Reading lengthy blog posts or webpages having lots of content can be really boring at times. You have to scroll through the mousewheel over and over again, just to read the underlying portion of text placed beneath the above the fold section. Sometimes, you have to scroll back to catch up on information you missed and this to and fro scrolling might just kill your attention.
Not to forget the slicing of advertisements, widgets and other unnecessary jargon embedded within the body of the article, hindering with the overall readability of the webpage in question.
Paginated pages is again, another concern. A lot of websites who publish editorials/detailed reviews, paginate the entire content across multiple pages, so you have to click through multiple links in order to read the complete blog post.
This is why e-readers such as Amazon Kindle and e reading applications in Tablet devices are so popular – they allow you to read webpages in a clutter free environment. The added advantage is of course the swipe feature, you can just flip fingers across the screen to scroll through a page, as if you are reading a book and turning through its pages.
Opera is trying to recreate this gesture in your desktop web browser.

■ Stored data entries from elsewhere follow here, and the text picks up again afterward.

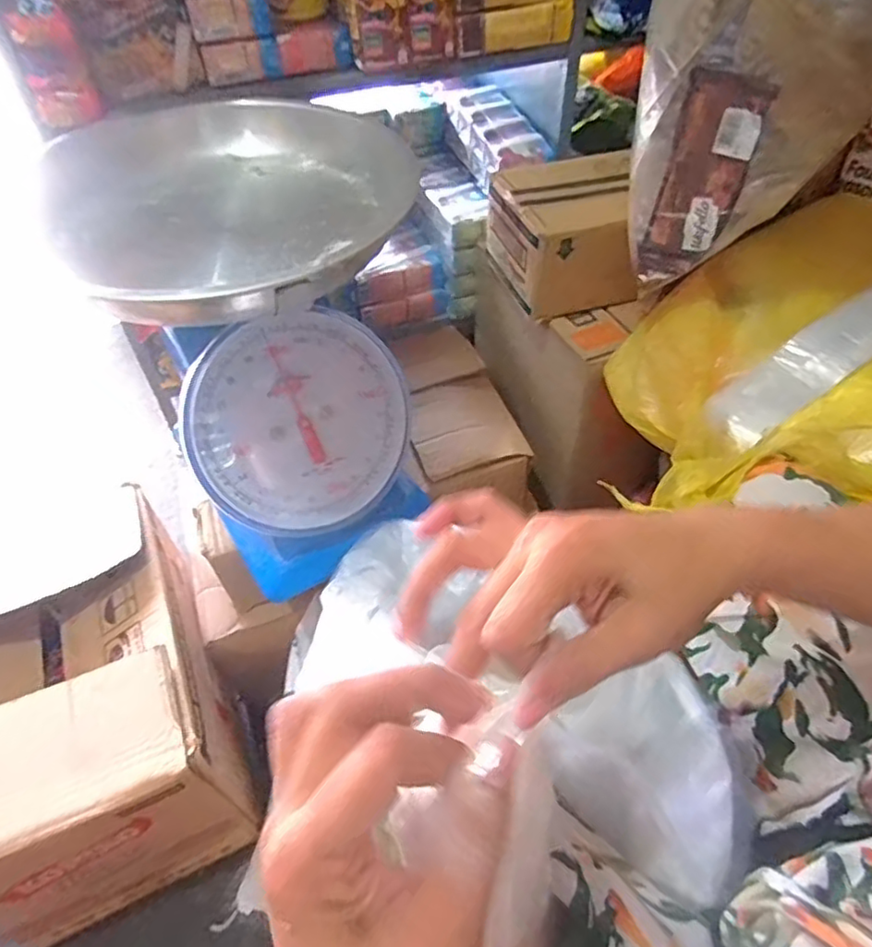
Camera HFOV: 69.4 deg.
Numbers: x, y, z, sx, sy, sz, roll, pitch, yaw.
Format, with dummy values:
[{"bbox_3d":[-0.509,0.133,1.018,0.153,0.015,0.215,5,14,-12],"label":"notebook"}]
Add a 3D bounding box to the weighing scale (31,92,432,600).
[{"bbox_3d":[-0.141,-0.128,0.601,0.276,0.311,0.285,-35,57,-25],"label":"weighing scale"}]

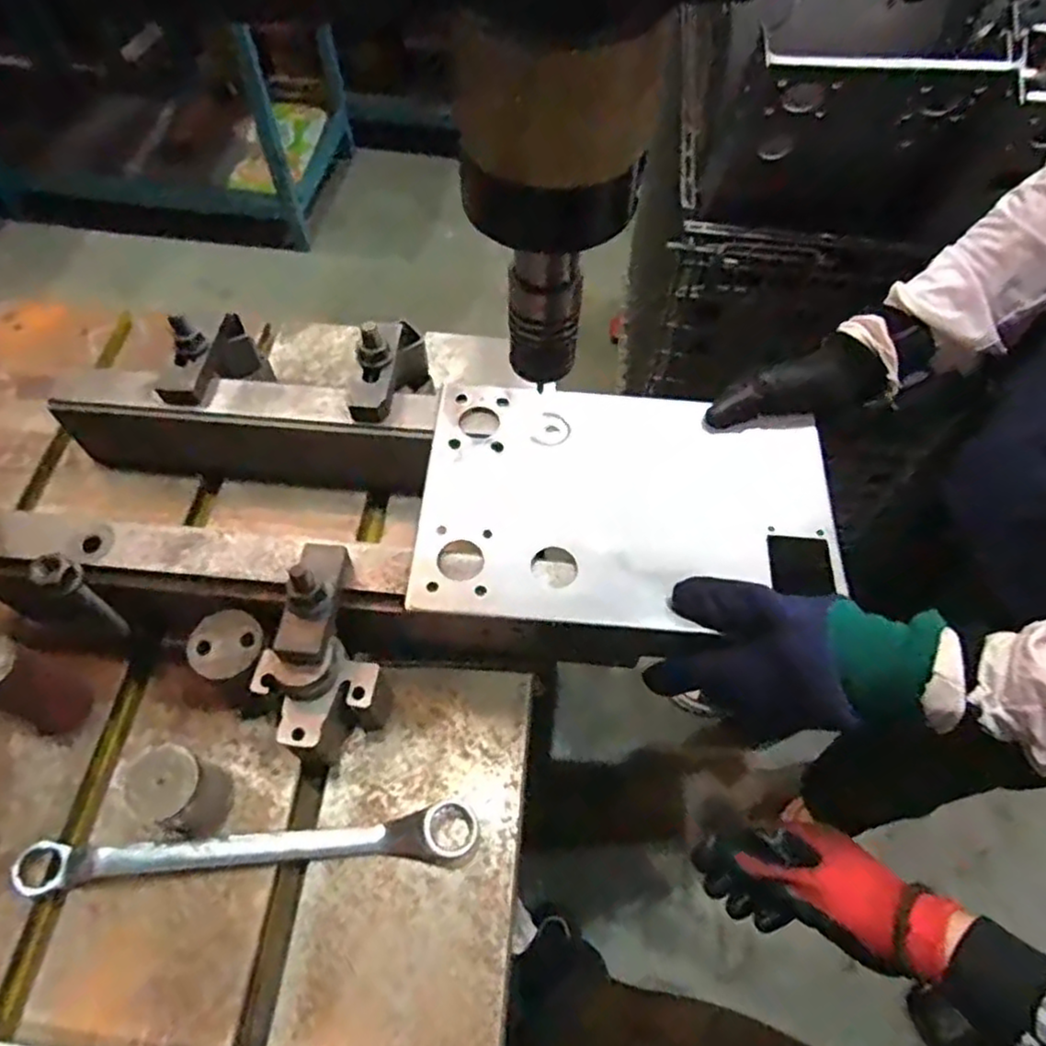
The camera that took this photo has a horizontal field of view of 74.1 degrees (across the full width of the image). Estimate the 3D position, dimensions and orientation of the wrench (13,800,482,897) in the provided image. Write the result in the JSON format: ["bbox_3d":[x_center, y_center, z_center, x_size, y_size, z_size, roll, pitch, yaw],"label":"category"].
[{"bbox_3d":[-0.180,0.215,0.455,0.296,0.026,0.035,-4,58,-4],"label":"wrench"}]

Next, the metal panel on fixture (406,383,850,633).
[{"bbox_3d":[0.079,-0.017,0.516,0.299,0.008,0.197,5,60,1],"label":"metal panel on fixture"}]

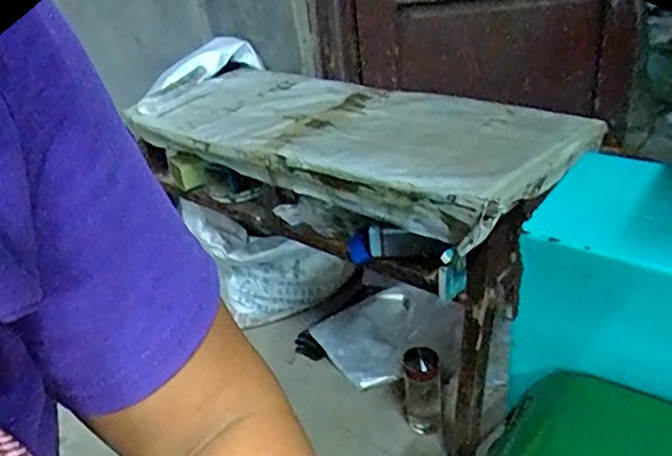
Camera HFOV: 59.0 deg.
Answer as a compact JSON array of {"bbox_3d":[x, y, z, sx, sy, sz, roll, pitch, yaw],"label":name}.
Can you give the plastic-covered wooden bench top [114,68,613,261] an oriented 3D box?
[{"bbox_3d":[0.013,-0.195,1.164,0.872,0.072,0.368,21,45,39],"label":"plastic-covered wooden bench top"}]

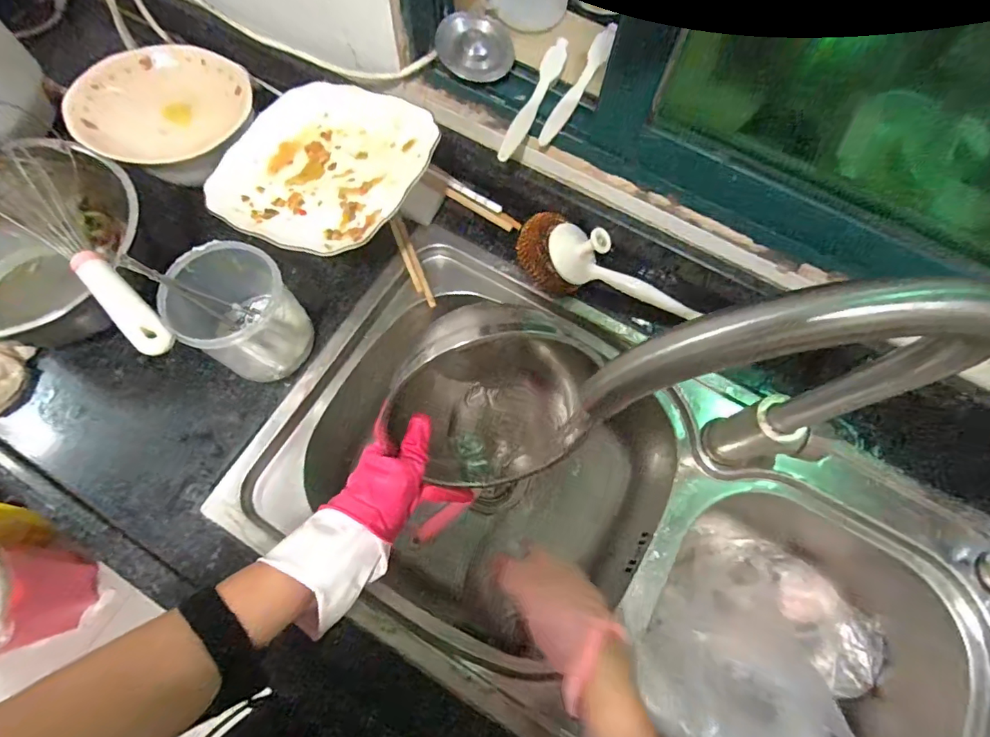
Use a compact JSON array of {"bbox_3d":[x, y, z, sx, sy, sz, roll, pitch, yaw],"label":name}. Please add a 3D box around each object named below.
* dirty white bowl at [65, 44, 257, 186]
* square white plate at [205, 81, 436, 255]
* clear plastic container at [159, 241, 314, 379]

Enter Opera reader
What is Opera Reader?
Opera Reader kills scroll bars on webpages by introducing the concept of ” integrated swipe”. To be precise, Opera reader turns scroll-able pages into paged web pages.
Pages that support the CSS3 extension markup of Opera reader can be read without using browser scrollbars, just like you flip between screens in your smartphone or turn through pages in an e -reading application e.g Amazon Kindle. Here is a brief demo:
Using the smooth gestures features in Opera reader is easy, all you have to do is swipe the mouse in different directions across the page; quite the same way you flip through photos in your Android or iPhone device. However, scroll bars in webpages will continue to work perfectly in other browsers e.g Google Chrome, Firefox, Safari and Internet Explorer.
So how do you make sure your website is compatible with the latest CSS3 markup extension of Opera reader? The folks at Opera have published a detailed documentation on implementing the CSS extension markup on webpages so that they support smooth page swiping, instead of using horizontal and vertical scroll bars. The code and features are currently under development, but it doesn’t hurt to try this feature out and see whether you can actually create an Opera reader friendly experience on your website.
Google Chrome fans can try the Teleprompter extension for smooth scrolling or activate the in built smooth scrolling feature in Google Chrome 15.0 from about://flags page.
Opera Reader in Desktop And Android – Video Demo
Here is a quick video demo of Opera reader as seen on my desktop and Android device:
Personally, I am really impressed with Opera reader as it provides an easy interface to read ebooks and long PDF documents without having to scroll down infinitely. On a desktop, I can navigate between pages using the Page up, Page down keys or use the mouse for navigation.
Opera Reader is a free download and is available for Windows, Linux, Mac and Android operating systems.